**The request**.
Return every row below verbatim, keeping each character unchanged.

**Extracted material**.
>> begin
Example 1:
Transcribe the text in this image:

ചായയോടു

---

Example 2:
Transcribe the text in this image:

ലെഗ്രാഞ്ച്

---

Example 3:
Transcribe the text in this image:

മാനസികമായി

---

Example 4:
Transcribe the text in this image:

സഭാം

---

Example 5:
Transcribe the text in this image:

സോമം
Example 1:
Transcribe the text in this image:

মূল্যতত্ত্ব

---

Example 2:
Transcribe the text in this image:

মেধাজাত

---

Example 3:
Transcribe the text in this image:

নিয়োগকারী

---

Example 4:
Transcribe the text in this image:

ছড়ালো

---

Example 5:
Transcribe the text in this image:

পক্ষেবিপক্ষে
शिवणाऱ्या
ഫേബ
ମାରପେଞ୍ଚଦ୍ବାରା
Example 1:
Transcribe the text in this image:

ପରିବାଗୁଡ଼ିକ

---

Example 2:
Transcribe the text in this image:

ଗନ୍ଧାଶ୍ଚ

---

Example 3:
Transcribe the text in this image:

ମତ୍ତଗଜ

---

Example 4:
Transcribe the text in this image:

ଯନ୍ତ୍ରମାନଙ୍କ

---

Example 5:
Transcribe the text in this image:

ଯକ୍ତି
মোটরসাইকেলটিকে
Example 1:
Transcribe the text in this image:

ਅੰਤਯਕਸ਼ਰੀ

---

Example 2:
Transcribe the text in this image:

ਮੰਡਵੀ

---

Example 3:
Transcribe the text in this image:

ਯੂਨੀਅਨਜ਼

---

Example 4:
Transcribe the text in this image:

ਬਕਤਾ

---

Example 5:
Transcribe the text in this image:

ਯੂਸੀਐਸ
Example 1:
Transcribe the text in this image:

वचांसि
>> end
**Result of this task**.
Example 1:
Transcribe the text in this image:

ചായയോടു

---

Example 2:
Transcribe the text in this image:

ലെഗ്രാഞ്ച്

---

Example 3:
Transcribe the text in this image:

മാനസികമായി

---

Example 4:
Transcribe the text in this image:

സഭാം

---

Example 5:
Transcribe the text in this image:

സോമം
Example 1:
Transcribe the text in this image:

মূল্যতত্ত্ব

---

Example 2:
Transcribe the text in this image:

মেধাজাত

---

Example 3:
Transcribe the text in this image:

নিয়োগকারী

---

Example 4:
Transcribe the text in this image:

ছড়ালো

---

Example 5:
Transcribe the text in this image:

পক্ষেবিপক্ষে
शिवणाऱ्या
ഫേബ
ମାରପେଞ୍ଚଦ୍ବାରା
Example 1:
Transcribe the text in this image:

ପରିବାଗୁଡ଼ିକ

---

Example 2:
Transcribe the text in this image:

ଗନ୍ଧାଶ୍ଚ

---

Example 3:
Transcribe the text in this image:

ମତ୍ତଗଜ

---

Example 4:
Transcribe the text in this image:

ଯନ୍ତ୍ରମାନଙ୍କ

---

Example 5:
Transcribe the text in this image:

ଯକ୍ତି
মোটরসাইকেলটিকে
Example 1:
Transcribe the text in this image:

ਅੰਤਯਕਸ਼ਰੀ

---

Example 2:
Transcribe the text in this image:

ਮੰਡਵੀ

---

Example 3:
Transcribe the text in this image:

ਯੂਨੀਅਨਜ਼

---

Example 4:
Transcribe the text in this image:

ਬਕਤਾ

---

Example 5:
Transcribe the text in this image:

ਯੂਸੀਐਸ
Example 1:
Transcribe the text in this image:

वचांसि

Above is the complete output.